▶ **Job item**: After locating the line that contains "YÊN TÂM MUA SẮM ONLINE" in the records below, write out exactly that line and each line after it through the one that contains "南、台中、高雄五地舉行了5場歌友會。7月，吳奇隆", and nothing else.

[[ Supplied material open ]]

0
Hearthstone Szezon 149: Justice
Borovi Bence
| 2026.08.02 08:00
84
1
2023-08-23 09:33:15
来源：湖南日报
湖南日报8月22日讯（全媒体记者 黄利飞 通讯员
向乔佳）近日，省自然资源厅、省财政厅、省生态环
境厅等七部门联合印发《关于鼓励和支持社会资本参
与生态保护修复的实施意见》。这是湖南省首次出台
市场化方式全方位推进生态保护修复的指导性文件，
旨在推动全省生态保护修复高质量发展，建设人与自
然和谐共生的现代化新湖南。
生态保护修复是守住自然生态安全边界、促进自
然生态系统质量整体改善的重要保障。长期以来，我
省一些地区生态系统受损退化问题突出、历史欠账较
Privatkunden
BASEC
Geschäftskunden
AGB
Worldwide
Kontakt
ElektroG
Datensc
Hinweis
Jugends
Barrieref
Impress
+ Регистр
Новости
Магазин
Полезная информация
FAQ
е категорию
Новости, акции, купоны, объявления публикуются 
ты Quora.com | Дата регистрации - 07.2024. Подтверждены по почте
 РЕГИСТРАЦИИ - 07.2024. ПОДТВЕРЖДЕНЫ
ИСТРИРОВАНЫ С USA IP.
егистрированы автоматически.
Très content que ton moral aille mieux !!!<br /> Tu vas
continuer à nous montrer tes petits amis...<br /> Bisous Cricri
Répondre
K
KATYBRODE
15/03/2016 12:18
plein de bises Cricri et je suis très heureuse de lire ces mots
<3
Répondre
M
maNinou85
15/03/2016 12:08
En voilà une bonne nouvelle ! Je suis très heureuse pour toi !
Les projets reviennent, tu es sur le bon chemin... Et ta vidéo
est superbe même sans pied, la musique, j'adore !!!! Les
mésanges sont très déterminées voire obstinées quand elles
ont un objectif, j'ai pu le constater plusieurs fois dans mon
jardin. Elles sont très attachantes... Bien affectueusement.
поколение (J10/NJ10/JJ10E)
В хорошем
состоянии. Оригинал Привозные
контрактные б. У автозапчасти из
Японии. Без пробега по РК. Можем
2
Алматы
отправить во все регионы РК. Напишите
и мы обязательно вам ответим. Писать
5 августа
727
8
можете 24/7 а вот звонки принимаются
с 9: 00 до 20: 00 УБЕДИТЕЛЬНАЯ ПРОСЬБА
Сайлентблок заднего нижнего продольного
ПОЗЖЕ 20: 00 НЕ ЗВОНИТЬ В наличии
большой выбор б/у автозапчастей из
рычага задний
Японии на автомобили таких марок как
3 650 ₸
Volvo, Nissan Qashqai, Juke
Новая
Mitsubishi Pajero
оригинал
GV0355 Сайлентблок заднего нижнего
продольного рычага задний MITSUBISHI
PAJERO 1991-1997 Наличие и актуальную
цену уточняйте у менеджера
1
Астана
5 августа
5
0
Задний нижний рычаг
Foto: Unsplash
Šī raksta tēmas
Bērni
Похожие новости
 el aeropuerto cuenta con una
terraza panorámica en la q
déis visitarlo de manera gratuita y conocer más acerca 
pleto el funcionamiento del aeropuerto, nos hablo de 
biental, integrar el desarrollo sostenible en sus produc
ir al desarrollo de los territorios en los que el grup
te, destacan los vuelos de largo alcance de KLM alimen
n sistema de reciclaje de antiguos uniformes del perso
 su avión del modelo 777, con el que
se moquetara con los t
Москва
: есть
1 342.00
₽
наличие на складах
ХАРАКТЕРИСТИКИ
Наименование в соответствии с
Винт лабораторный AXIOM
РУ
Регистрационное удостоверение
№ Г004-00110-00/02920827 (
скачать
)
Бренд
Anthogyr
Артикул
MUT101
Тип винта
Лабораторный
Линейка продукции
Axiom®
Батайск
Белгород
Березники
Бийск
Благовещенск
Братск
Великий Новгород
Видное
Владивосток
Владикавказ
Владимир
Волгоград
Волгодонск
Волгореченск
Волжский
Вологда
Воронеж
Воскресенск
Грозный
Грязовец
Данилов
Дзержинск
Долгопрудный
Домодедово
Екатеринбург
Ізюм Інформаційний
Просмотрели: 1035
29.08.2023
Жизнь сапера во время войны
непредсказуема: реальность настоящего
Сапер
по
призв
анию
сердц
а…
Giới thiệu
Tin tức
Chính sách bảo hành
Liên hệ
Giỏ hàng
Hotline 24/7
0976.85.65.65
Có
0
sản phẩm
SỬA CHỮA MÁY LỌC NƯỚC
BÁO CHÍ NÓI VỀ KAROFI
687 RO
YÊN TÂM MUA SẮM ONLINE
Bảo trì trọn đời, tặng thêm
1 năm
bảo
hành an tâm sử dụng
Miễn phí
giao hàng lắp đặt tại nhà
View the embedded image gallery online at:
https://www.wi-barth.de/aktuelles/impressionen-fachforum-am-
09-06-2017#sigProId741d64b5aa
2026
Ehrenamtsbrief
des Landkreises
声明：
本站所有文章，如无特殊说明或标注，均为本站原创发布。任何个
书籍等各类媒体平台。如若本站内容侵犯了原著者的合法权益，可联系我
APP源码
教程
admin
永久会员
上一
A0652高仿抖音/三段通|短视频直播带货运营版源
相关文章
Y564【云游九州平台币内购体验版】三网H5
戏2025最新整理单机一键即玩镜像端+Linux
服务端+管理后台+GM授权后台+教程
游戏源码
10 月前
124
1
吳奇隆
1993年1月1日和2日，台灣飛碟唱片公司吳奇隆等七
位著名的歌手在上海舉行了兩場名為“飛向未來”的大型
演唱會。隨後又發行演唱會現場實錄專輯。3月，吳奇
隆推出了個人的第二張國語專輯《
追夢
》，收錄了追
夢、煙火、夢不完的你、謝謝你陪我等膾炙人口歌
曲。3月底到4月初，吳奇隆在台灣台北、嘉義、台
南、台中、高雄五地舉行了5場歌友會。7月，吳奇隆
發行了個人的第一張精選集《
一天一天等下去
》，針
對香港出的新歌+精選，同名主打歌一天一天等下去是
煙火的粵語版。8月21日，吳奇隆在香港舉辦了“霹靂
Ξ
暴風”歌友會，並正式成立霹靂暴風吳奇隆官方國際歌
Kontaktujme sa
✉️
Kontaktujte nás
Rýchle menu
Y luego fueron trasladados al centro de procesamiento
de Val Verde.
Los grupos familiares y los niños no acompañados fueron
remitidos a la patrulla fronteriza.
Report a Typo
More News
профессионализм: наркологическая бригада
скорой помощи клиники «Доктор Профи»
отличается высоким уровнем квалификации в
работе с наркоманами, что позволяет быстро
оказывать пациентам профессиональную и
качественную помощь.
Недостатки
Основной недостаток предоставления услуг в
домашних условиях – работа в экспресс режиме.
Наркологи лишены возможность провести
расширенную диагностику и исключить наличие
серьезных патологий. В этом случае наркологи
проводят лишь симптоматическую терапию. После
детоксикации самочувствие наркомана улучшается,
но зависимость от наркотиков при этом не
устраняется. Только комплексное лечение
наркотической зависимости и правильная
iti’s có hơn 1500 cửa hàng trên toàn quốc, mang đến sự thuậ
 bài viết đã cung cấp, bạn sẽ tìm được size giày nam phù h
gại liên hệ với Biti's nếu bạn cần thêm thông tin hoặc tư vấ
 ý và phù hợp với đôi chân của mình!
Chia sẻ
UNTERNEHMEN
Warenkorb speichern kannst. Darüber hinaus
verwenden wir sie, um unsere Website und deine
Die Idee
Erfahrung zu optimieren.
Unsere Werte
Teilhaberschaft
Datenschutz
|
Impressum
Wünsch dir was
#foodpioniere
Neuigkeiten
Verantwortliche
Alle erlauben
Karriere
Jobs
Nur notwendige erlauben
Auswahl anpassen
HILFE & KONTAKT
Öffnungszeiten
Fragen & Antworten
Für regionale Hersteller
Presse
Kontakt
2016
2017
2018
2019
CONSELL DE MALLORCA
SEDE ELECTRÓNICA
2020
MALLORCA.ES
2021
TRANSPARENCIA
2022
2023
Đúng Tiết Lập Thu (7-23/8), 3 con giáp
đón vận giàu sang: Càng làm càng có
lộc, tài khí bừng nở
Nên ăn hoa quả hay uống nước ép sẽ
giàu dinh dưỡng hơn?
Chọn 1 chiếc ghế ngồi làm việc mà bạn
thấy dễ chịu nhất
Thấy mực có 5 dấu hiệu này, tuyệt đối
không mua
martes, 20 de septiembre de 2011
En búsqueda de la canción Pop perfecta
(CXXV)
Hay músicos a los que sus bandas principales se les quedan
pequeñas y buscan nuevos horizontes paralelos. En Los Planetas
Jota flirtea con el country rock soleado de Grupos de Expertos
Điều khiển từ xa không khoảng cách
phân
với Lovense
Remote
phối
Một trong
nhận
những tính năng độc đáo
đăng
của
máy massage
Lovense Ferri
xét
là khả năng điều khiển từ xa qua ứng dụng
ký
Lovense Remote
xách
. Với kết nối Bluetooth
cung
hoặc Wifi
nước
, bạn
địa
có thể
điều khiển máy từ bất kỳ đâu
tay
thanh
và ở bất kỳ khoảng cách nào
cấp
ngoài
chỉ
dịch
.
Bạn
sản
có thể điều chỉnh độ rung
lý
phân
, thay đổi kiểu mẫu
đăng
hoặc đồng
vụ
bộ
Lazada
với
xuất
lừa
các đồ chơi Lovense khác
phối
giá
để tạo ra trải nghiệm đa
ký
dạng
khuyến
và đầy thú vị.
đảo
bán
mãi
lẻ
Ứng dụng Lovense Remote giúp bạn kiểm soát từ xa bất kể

[[ Supplied material closed ]]

▶ **Written answer**:
YÊN TÂM MUA SẮM ONLINE
Bảo trì trọn đời, tặng thêm
1 năm
bảo
hành an tâm sử dụng
Miễn phí
giao hàng lắp đặt tại nhà
View the embedded image gallery online at:
https://www.wi-barth.de/aktuelles/impressionen-fachforum-am-
09-06-2017#sigProId741d64b5aa
2026
Ehrenamtsbrief
des Landkreises
声明：
本站所有文章，如无特殊说明或标注，均为本站原创发布。任何个
书籍等各类媒体平台。如若本站内容侵犯了原著者的合法权益，可联系我
APP源码
教程
admin
永久会员
上一
A0652高仿抖音/三段通|短视频直播带货运营版源
相关文章
Y564【云游九州平台币内购体验版】三网H5
戏2025最新整理单机一键即玩镜像端+Linux
服务端+管理后台+GM授权后台+教程
游戏源码
10 月前
124
1
吳奇隆
1993年1月1日和2日，台灣飛碟唱片公司吳奇隆等七
位著名的歌手在上海舉行了兩場名為“飛向未來”的大型
演唱會。隨後又發行演唱會現場實錄專輯。3月，吳奇
隆推出了個人的第二張國語專輯《
追夢
》，收錄了追
夢、煙火、夢不完的你、謝謝你陪我等膾炙人口歌
曲。3月底到4月初，吳奇隆在台灣台北、嘉義、台
南、台中、高雄五地舉行了5場歌友會。7月，吳奇隆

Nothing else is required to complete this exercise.